L.A. Marathon: Painful finish for some runners and their fans

Runners get medical attention near the L.A. Marathon's finish line in Santa Monica.
(Saba Hamedy / Los Angeles Times)

Two portable medical facilities set up near the L.A. Marathon’s finish line in Santa Monica were packed Sunday afternoon with injured and dehydrated runners seeking relief from the 26.2-mile race.

Alexis Perez-Rogers, a first-year medical student working at one of the facilities, said more than 50 people had stopped for help since 11 a.m.

VIDEO:Crossing the finish line


“We have everything from ibuprofen to IV fluids, if necessary,” said Perez-Rogers.

Most needed ice or water, but others sought additional aid in cots set up in the back.

At the other medical tent was a truck equipped with hospital beds, Perez-Rogers said.

Tatsuro Irie, 29, of Eagle Rock was resting on three ice packs with his feet elevated.

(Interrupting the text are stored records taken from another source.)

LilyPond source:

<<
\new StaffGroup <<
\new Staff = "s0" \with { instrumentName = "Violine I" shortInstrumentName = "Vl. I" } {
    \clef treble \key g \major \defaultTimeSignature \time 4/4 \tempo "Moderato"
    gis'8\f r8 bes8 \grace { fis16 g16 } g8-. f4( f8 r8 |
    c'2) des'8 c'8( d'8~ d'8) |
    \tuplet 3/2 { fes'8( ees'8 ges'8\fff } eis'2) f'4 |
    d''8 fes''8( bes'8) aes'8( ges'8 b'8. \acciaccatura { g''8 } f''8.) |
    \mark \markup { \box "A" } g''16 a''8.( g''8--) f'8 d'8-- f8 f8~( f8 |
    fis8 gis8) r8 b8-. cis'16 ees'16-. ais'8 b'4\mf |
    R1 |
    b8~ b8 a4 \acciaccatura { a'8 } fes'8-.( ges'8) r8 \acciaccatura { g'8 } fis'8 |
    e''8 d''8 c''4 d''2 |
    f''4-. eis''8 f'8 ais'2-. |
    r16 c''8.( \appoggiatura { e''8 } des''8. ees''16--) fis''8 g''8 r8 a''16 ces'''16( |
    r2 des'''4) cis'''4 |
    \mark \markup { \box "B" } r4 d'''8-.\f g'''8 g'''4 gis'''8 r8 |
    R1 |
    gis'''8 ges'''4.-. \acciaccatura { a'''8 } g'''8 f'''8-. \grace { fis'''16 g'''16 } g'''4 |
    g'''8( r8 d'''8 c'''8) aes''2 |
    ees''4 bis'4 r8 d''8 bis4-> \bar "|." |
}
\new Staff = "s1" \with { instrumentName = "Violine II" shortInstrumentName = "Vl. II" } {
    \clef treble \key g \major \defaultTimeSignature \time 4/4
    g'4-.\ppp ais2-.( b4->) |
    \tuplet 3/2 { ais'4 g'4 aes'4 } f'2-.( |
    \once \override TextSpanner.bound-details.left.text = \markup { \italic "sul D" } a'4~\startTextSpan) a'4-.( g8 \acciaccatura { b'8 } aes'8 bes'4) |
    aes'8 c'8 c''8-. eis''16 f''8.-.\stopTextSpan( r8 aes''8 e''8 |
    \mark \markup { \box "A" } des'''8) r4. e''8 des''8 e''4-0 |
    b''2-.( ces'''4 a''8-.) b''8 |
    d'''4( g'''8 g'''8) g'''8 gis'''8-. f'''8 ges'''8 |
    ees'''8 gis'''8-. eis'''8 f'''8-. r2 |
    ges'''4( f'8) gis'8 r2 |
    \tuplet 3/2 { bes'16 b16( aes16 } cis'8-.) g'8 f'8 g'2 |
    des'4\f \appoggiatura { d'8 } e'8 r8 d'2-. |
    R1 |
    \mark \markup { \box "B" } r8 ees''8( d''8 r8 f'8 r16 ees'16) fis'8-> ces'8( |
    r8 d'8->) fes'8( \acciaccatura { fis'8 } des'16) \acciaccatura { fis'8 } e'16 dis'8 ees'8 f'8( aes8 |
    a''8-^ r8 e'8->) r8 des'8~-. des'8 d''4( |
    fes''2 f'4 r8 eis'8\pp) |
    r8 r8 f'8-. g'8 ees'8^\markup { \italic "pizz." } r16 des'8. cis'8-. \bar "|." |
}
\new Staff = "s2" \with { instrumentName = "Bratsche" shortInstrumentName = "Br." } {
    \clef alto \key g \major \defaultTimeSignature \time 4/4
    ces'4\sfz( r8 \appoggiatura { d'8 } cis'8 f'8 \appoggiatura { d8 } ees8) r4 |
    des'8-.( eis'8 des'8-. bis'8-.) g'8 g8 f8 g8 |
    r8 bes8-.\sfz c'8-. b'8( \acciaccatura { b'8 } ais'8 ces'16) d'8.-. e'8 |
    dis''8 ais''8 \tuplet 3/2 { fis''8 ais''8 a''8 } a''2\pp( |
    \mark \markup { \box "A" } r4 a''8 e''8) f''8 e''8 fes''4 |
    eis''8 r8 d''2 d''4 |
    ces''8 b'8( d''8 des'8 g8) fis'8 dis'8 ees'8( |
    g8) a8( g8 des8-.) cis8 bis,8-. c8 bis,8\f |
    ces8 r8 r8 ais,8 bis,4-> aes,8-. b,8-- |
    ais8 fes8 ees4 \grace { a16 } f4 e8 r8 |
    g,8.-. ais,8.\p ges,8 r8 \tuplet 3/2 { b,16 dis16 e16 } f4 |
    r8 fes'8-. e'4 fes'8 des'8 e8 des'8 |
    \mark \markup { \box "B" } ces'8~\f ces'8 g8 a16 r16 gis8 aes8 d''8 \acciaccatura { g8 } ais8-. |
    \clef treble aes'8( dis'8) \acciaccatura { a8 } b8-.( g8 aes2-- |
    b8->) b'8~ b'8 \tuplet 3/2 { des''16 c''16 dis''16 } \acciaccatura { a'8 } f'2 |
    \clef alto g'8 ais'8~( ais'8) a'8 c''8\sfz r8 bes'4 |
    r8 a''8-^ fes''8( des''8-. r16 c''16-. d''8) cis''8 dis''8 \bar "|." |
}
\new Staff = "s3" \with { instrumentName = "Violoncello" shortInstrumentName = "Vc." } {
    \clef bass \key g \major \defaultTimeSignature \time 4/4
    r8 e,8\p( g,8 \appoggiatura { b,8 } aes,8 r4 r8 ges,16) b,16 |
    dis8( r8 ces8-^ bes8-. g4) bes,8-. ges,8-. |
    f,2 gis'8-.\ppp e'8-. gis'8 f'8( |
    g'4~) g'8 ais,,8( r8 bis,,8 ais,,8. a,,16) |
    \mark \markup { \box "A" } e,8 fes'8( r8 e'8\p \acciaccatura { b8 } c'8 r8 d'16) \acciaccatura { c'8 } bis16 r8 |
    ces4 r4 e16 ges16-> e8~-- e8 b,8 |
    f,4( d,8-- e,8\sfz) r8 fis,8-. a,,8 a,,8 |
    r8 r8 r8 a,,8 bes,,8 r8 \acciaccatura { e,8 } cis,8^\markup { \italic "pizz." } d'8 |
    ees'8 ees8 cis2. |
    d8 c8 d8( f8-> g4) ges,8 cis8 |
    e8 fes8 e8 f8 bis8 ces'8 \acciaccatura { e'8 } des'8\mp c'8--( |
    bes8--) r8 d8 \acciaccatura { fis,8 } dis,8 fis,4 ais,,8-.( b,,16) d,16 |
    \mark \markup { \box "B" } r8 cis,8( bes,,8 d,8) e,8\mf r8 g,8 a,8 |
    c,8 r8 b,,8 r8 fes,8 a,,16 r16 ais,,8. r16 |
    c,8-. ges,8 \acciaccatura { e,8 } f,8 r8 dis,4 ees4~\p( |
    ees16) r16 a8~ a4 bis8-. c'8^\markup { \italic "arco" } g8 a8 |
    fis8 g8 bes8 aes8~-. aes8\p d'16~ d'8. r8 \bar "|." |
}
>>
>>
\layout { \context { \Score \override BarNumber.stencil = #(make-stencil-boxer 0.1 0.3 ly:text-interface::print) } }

“My legs got cramped at mile 21,” he said, pointing to his hamstrings and a spot under his hip bone where it hurt. “I don’t know why it happened. I prepared and trained, but I couldn’t sleep well last night.”

This was Irie’s second marathon but, unfortunately, not his personal best.

“I was running really well and thought I was going to finish under three hours,” he said. “But then my leg started cramping and I heard some cracking so I knew if I pushed myself I would end up in worse shape.”

To avoid a more severe injury, he walk-jogged the last five miles.

On Ocean Avenue, less than a mile from the finish line, stood Peter Dovell, 57.

Dovell used to run ultra-marathons -- 50-mile tests of endurance and sanity -- before he lost his right leg in a freak accident about a decade ago. He was standing next to a gas pump when another driver slammed into it at full speed, causing an explosion.

“I was on fire from my shoulders down,” said Dovell, who now gets around in a wheelchair.

He flew in from New Hampshire to watch his daughter, Tracy Hoffstetter, run in the L.A. Marathon. In fact, he travels around the country to watch her compete in marathons.

She was hoping to run the L.A. race in under four hours, the general boundary between people running for a specific time and people who are happy just to finish.

As the clock crept past the four-hour mark, and the midday heat began to set in, Dovell fidgeted.

The last thing any distance runner wants is heat, it saps will faster than the worst cramps or the steepest hills.

No sign of his daughter yet.

“This is too hot for me,” Dovell said in his thick New England accent. “Give me a good snowstorm any day.”